> _What is required_
Which lines of the records contain the word "Wood"? Copy each one.

> _Source material_
=== Begin Enclosure ===

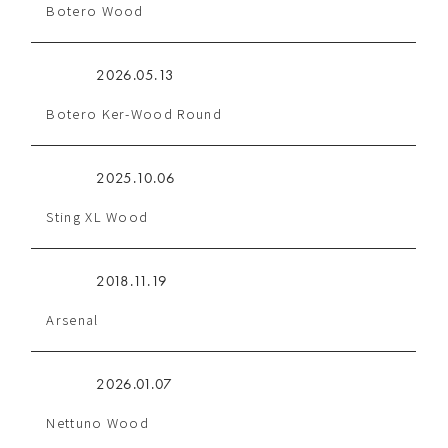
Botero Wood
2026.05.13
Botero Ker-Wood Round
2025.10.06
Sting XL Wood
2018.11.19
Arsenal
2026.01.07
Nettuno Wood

=== End Enclosure ===
=== Begin Enclosure ===

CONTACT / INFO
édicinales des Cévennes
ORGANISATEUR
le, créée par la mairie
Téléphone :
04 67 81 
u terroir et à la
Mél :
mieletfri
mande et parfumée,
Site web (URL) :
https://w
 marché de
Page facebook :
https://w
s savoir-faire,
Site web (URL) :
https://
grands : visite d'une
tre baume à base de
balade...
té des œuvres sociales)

=== End Enclosure ===

> _Solution to this task_
Botero Wood
Botero Ker-Wood Round
Sting XL Wood
Nettuno Wood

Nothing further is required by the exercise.